Kendi kendini düzenleyen yetiştirme (çocuk bakımı), psikiyatrist Wilhelm Reich tarafından formüle edilen bağlanma teorilerinden beslenir. Bu teoriler, çocuklukla, onların zamanıyla ve ihtiyaçlarıyla daha iyi iletişim kurmaya yarayan birtakım anahtar kavramları öne çıkarır.

İlginç olan şey, kendi kendine düzenlemenin, hayatla eş anlamlı olarak anlaşılması. Çünkü, çocukların yaşadığı çatışmalara kimi zaman çocukluğu ve çocukları anlamayan toplumlar sebep olur ve kendi ihtiyaçları olan çocuğu anlamak için, öncelikle kendi kişisel karmaşamızla başa çıkmamız gerek.

Kendi kendini düzenleyen yetiştirme şeklinin anahtarları

Kendi kendini düzenlemeli çocuk bakımı bize çocuklukları boyunca saygıyla davranılmış ve ebeveynlerinin ne kadar saygılı olduğunu görmüş çocukların, büyüdüklerinde saygılı birer yetişkine dönüşeceğini söylüyor.

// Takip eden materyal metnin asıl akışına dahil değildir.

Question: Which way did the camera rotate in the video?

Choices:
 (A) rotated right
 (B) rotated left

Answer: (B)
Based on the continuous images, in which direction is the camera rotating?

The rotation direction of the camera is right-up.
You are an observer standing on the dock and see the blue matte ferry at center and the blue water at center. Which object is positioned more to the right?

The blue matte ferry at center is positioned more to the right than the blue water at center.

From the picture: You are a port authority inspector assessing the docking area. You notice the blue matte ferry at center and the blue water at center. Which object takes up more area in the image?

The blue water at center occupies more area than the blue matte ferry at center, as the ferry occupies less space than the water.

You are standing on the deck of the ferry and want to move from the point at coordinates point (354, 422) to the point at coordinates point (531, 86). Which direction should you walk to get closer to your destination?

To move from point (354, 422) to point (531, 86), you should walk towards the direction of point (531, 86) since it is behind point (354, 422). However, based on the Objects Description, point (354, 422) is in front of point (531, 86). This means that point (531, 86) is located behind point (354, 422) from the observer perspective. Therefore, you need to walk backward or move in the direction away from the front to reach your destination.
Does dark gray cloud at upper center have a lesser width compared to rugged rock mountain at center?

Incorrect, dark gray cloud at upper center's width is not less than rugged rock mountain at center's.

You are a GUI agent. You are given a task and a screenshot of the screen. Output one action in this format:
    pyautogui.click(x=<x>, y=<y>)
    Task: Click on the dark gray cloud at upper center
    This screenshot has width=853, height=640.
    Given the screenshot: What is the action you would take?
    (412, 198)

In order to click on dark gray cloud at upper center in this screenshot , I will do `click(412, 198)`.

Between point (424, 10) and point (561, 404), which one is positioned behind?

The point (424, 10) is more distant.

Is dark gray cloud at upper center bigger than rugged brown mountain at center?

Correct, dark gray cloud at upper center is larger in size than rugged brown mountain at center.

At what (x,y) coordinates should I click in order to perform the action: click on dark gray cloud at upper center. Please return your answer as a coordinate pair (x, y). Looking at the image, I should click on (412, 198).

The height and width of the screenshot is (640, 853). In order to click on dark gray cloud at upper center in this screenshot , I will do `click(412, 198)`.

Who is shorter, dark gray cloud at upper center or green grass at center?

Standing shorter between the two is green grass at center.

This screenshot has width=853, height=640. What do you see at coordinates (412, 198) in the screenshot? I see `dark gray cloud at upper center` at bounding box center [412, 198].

Bunların hepsi iyi ama… Böyle bir şeyi nasıl başaracağız? Kendi kendini düzenlemeli çocuk bakımı bize dünyaya mutlu yetişkinler vermenin yollarını nasıl öğretecek?

  • Bir çocuk mutlaka, özellikle zor zamanlarda, anlaşıldığını ve yalnız olmadığını hissetmeli. Hayal kırıklığına uğrarsa eğer çocuğunuz, dünyanın bir parçası olduğunu hissedemeyecektir.
  • Çocukları temelinde sevgi ve yakınlık olan sağlıklı bir bağ ile eğitmeliyiz. Bu şekilde, çocuk bağımsızlığına giden adımlarında kendinden emin olacaktır.
  • Çocuğun sesi her zaman duyulmalıdır. Çünkü güldüklerinde ve ağladıklarında, soru sorduklarında veya bir şeyler önerdiklerinde onların da dikkate alınması gerekir.
  • Kendi kendini düzenleyen çocuk bakımı bize, zihinsel eğitimin başlayacağı 7 yaşına kadar çocuklara oyunlarla ve eğlenceyle keşifler yapabileceği bir dönem sağlamamız gerektiğini söylüyor.
  • 5 duyusu ile etrafındaki şeylerle ve kendi yaşındaki insanlarla ilişkileri ile keyifle etkileşime geçmek, psikolojik gelişimlerini desteklemek için ilginç bir yol sunuyor.

Bununla beraber, çocuklarımızı büyütmek için hangi yolu seçersek seçelim, çocuklarımıza kesin ve büyülü formülle, yani sevgiyle davranmamız gerektiğini unutmamalıyız.